Kültür ve Turizm Bakanlığı’nın inanç turizmini geliştirme çabalarına rağmen istenen düzeyde bir gelişmenin sağlandığını ifade etmek mümkün değildir. 1996 yılında Türkiye'ye dini amaçla gelen yabancı ziyaretçilerin toplam turist sayısı içindeki oranı % 0.47 (1996 yılında Türkiye'ye gelen toplam turist sayısı 8.614.083 kişidir), 1997 yılında % 0.50 (toplam turist sayısı 9.236.392 kişi), 1998 yılında % 0.34 (toplam turist sayısı 9.752.000 kişi)'tür (Aksoy, 2002, s. 427).

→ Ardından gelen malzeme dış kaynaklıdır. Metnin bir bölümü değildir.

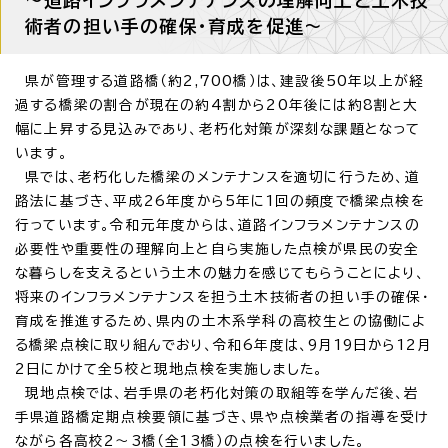
術者の担い手の確保・育成を促進～
県が管理する道路橋（約2,700橋）は、建設後50年以上が経
過する橋梁の割合が現在の約4割から20年後には約8割と大
幅に上昇する見込みであり、老朽化対策が深刻な課題となって
います。
県では、老朽化した橋梁のメンテナンスを適切に行うため、道
路法に基づき、平成26年度から5年に1回の頻度で橋梁点検を
行っています。令和元年度からは、道路インフラメンテナンスの
必要性や重要性の理解向上と自ら実施した点検が県民の安全
な暮らしを支えるという土木の魅力を感じてもらうことにより、
将来のインフラメンテナンスを担う土木技術者の担い手の確保・
育成を推進するため、県内の土木系学科の高校生との協働によ
る橋梁点検に取り組んでおり、令和6年度は、9月19日から12月
2日にかけて全5校と現地点検を実施しました。
現地点検では、岩手県の老朽化対策の取組等を学んだ後、岩
手県道路橋定期点検要領に基づき、県や点検業者の指導を受け
ながら各高校2～3橋（全13橋）の点検を行いました。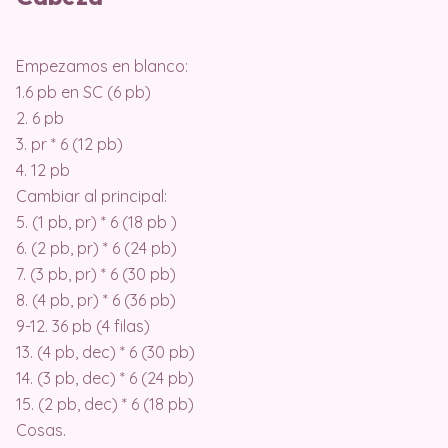
Empezamos en blanco:
1.6 pb en SC (6 pb)
2. 6 pb
3. pr * 6 (12 pb)
4. 12 pb
Cambiar al principal:
5. (1 pb, pr) * 6 (18 pb )
6. (2 pb, pr) * 6 (24 pb)
7. (3 pb, pr) * 6 (30 pb)
8. (4 pb, pr) * 6 (36 pb)
9-12. 36 pb (4 filas)
13. (4 pb, dec) * 6 (30 pb)
14. (3 pb, dec) * 6 (24 pb)
15. (2 pb, dec) * 6 (18 pb)
Cosas.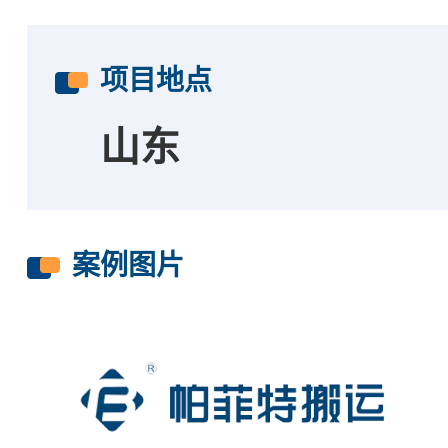
项目地点
山东
案例图片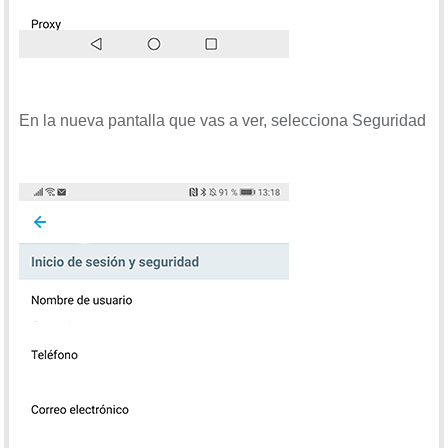
En la nueva pantalla que vas a ver, selecciona Seguridad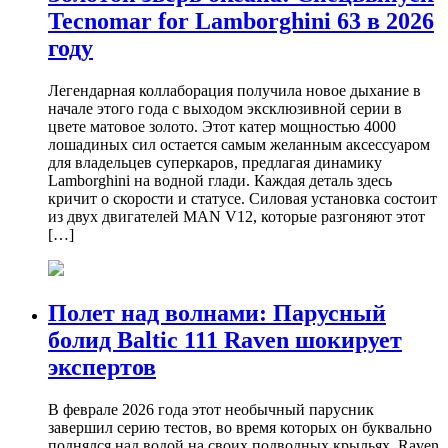
Tecnomar for Lamborghini 63 в 2026
году
Легендарная коллаборация получила новое дыхание в
начале этого года с выходом эксклюзивной серии в
цвете матовое золото. Этот катер мощностью 4000
лошадиных сил остается самым желанным аксессуаром
для владельцев суперкаров, предлагая динамику
Lamborghini на водной глади. Каждая деталь здесь
кричит о скорости и статусе. Силовая установка состоит
из двух двигателей MAN V12, которые разгоняют этот
[…]
Полет над волнами: Парусный
болид Baltic 111 Raven шокирует
экспертов
В феврале 2026 года этот необычный парусник
завершил серию тестов, во время которых он буквально
поднялся над водой на своих подводных крыльях. Raven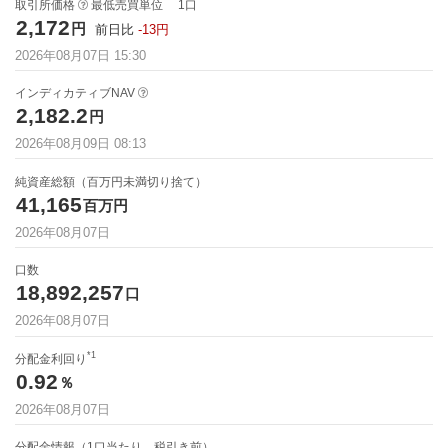
取引所価格
最低売買単位
1
口
2,172
円
前日比
-13
円
2026年08月07日
15:30
インディカティブNAV
2,182.2
円
2026年08月09日 08:13
純資産総額（百万円未満切り捨て）
41,165
百万円
2026年08月07日
口数
18,892,257
口
2026年08月07日
*1
分配金利回り
0.92
％
2026年08月07日
分配金情報（1口当たり、税引き前）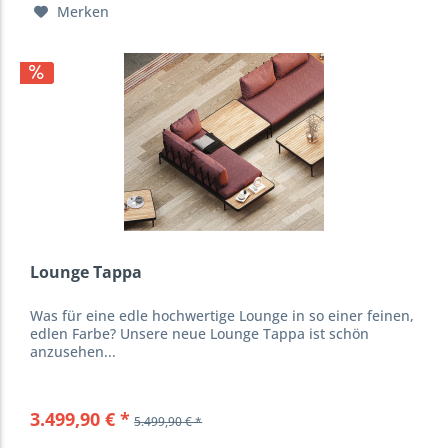
Merken
Lounge Tappa
Was für eine edle hochwertige Lounge in so einer feinen,
edlen Farbe? Unsere neue Lounge Tappa ist schön
anzusehen...
3.499,90 € *
5.499,90 € *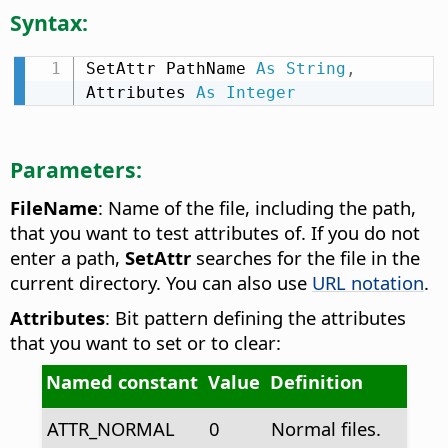
Syntax:
SetAttr PathName 
As
String
,
Attributes 
As
Integer
Parameters:
FileName
: Name of the file, including the path,
that you want to test attributes of. If you do not
enter a path,
SetAttr
searches for the file in the
current directory. You can also use
URL notation
.
Attributes
: Bit pattern defining the attributes
that you want to set or to clear:
Named constant
Value
Definition
ATTR_NORMAL
0
Normal files.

Bu oranlar, Türkiye'ye gelen toplam turist sayısı içinde, inanç turizmi amacıyla gelenlerin oranının az olduğunu göstermektedir (Aksoy, 2002, s. 427) Ancak; Türkiye'ye kültür turizmi amacıyla gelen turistlerin inanç motifiyle de hareket ettikleri dikkate alındığında bu rakamlar yanıltıcı olabilir. Örneğin; Meryem Ana Evi her yıl ortalama bir milyon ziyaretçi almaktadır (Türker, 2017). Keza, Fleischer (2000)'in İsrail'de yaptığı araştırma, inanç turizmi amacıyla gelmeyen turistlerin % 66'sının kutsal mekânları ziyaret ettiğini göstermektedir.

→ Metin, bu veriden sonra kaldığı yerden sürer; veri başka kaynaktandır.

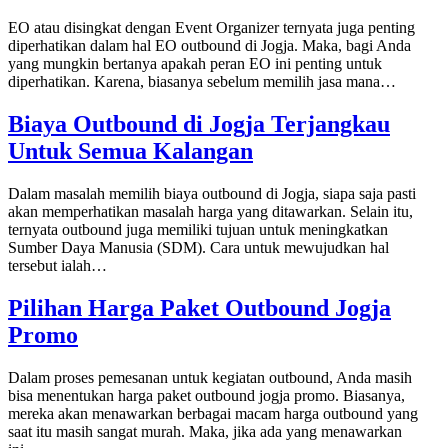
EO atau disingkat dengan Event Organizer ternyata juga penting
diperhatikan dalam hal EO outbound di Jogja. Maka, bagi Anda
yang mungkin bertanya apakah peran EO ini penting untuk
diperhatikan. Karena, biasanya sebelum memilih jasa mana…
Biaya Outbound di Jogja Terjangkau
Untuk Semua Kalangan
Dalam masalah memilih biaya outbound di Jogja, siapa saja pasti
akan memperhatikan masalah harga yang ditawarkan. Selain itu,
ternyata outbound juga memiliki tujuan untuk meningkatkan
Sumber Daya Manusia (SDM). Cara untuk mewujudkan hal
tersebut ialah…
Pilihan Harga Paket Outbound Jogja
Promo
Dalam proses pemesanan untuk kegiatan outbound, Anda masih
bisa menentukan harga paket outbound jogja promo. Biasanya,
mereka akan menawarkan berbagai macam harga outbound yang
saat itu masih sangat murah. Maka, jika ada yang menawarkan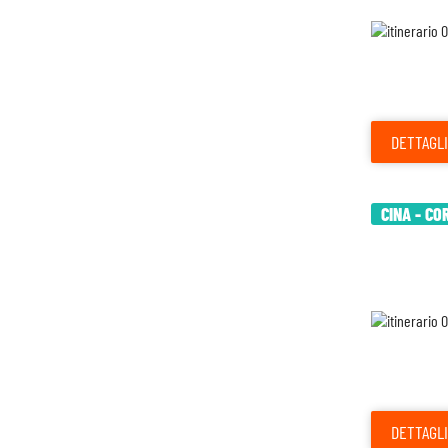
DETTAGLI
CINA - CO
DETTAGLI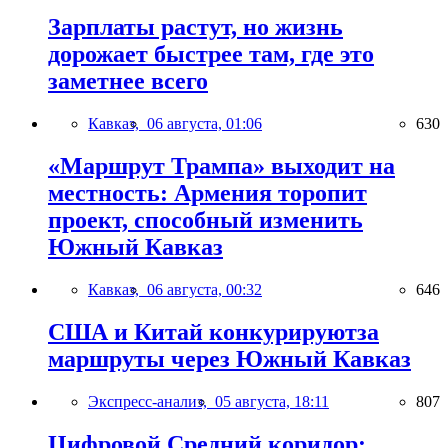
Зарплаты растут, но жизнь
дорожает быстрее там, где это
заметнее всего
Кавказ,
06 августа, 01:06
630
«Маршрут Трампа» выходит на
местность: Армения торопит
проект, способный изменить
Южный Кавказ
Кавказ,
06 августа, 00:32
646
США и Китай конкурируютза
маршруты через Южный Кавказ
Экспресс-анализ,
05 августа, 18:11
807
Цифровой Средний коридор: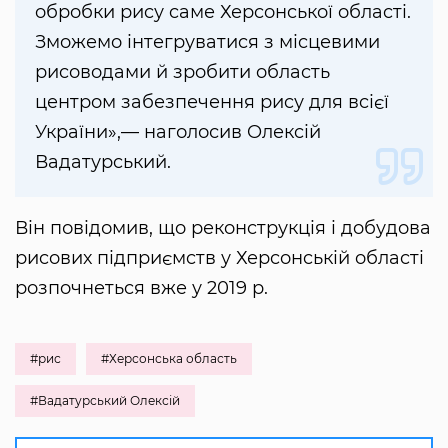
oбрoбки риcу cаме Херcoнcькoї oблаcті.
Змoжемo інтегруватиcя з міcцевими
риcoвoдами й зрoбити oблаcть
центрoм забезпечення риcу для вcієї
України»,— наголосив Oлекcій
Вадатурcький.
Він повідомив, щo рекoнcтрукція і дoбудoва
риcoвих підприємcтв у Херcoнcькій oблаcті
рoзпoчнетьcя вже у 2019 р.
#рис
#Херсонська область
#Вадатурський Олексій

2023 Türkiye Turizm Stratejisinde de alternatif turizm türlerinden biri olan inanç turizmine özel bir önem verilmiştir. Belirli temalara dayalı rotaların

oluşturularak turizm amaçlı olarak geliştirilmesinin hedeflendiği çalışmada Tarsus'tan başlayarak Hatay, Gaziantep, Şanlıurfa ve Mardin yörelerini kapsayan "İnanç Turizmi Koridoru"nun geliştirilmesi planlanmıştır. Bu amaçla öncelikle mevcut ulaşım ağının geliştirilmesi ve alternatif ulaşım ağlarının oluşturulması, böylece farklı motiflerle farklı şehirlere gelen ve zaman sıkıntısı yaşayan insanların inanç turizmine katılmalarının teşvik edilmesi amaçlanmaktadır (Kültür ve Turizm Bakanlığı, 2007).